◆ **Task description**: Leaving the pictures aside, return the listing exactly as it appears.

◆ **Supplied material**:
::::::::

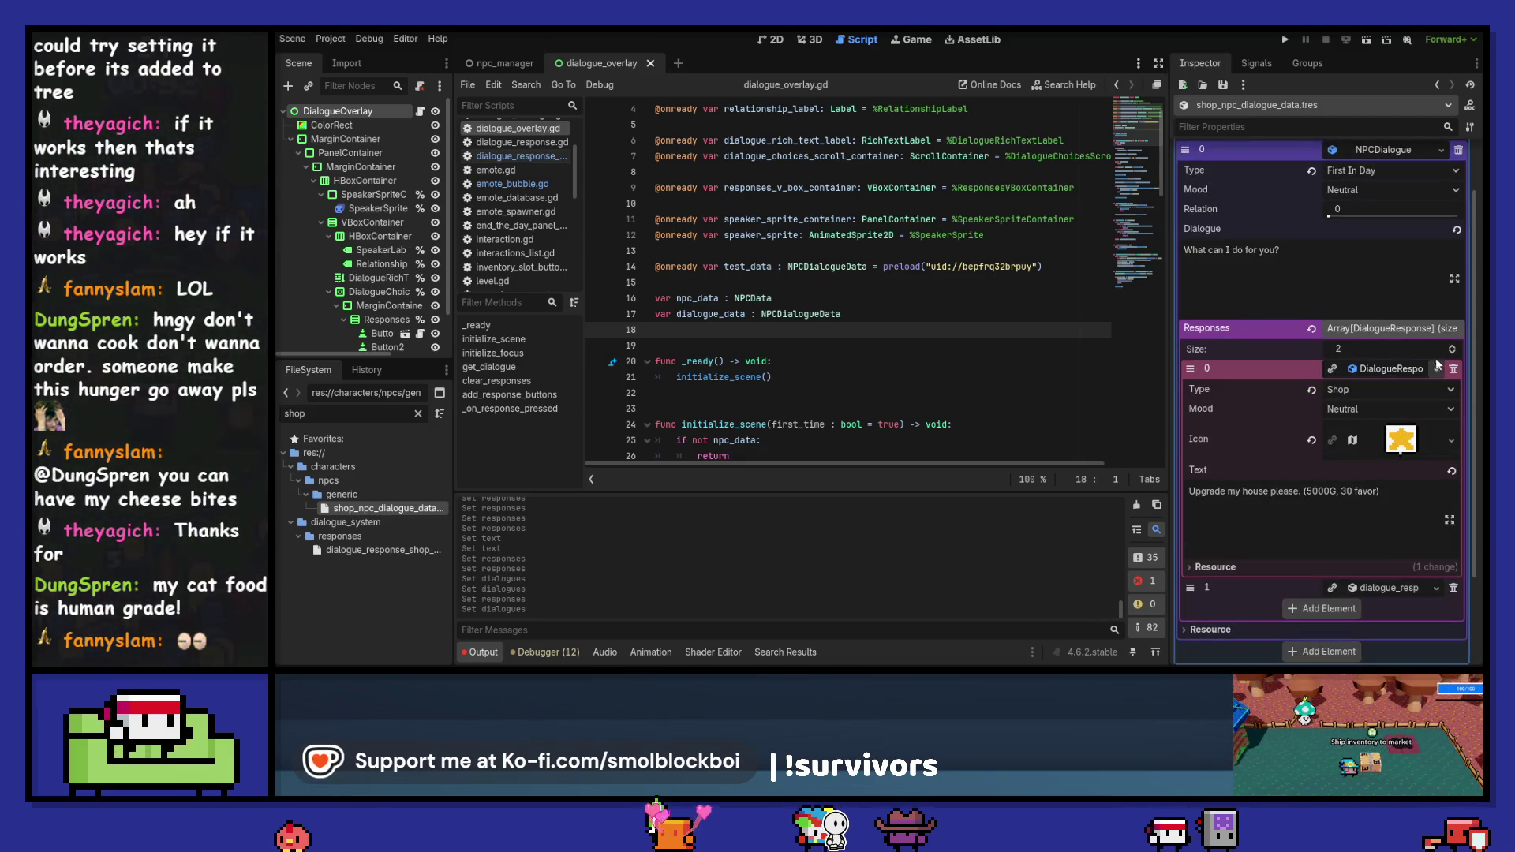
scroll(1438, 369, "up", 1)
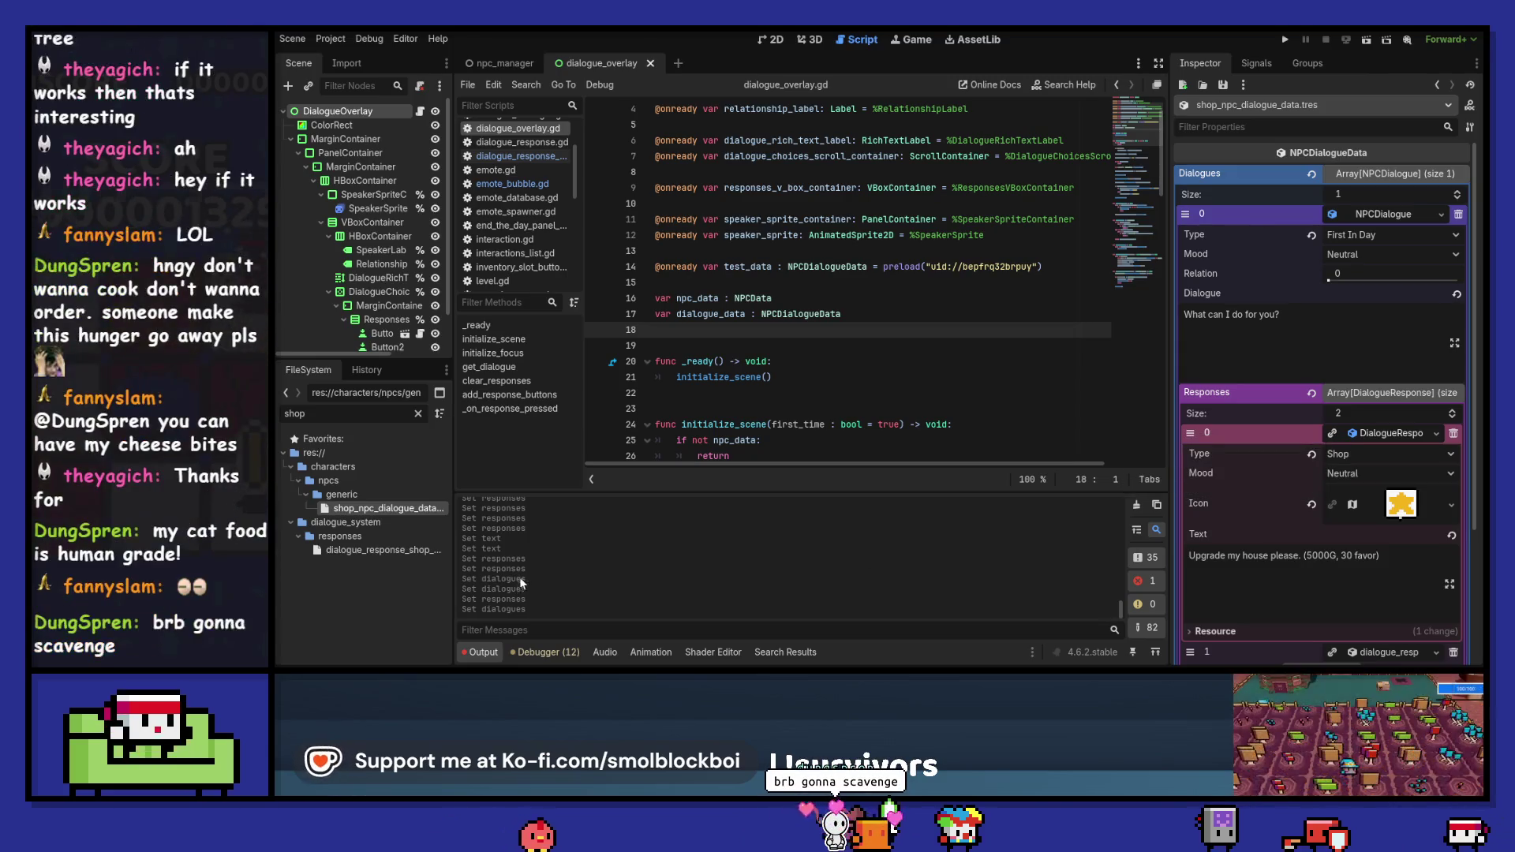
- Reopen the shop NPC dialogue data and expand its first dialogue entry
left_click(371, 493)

::::::::

◆ **Response to the exercise**:
scroll(1438, 369, "up", 1)
- Reopen the shop NPC dialogue data and expand its first dialogue entry
left_click(371, 493)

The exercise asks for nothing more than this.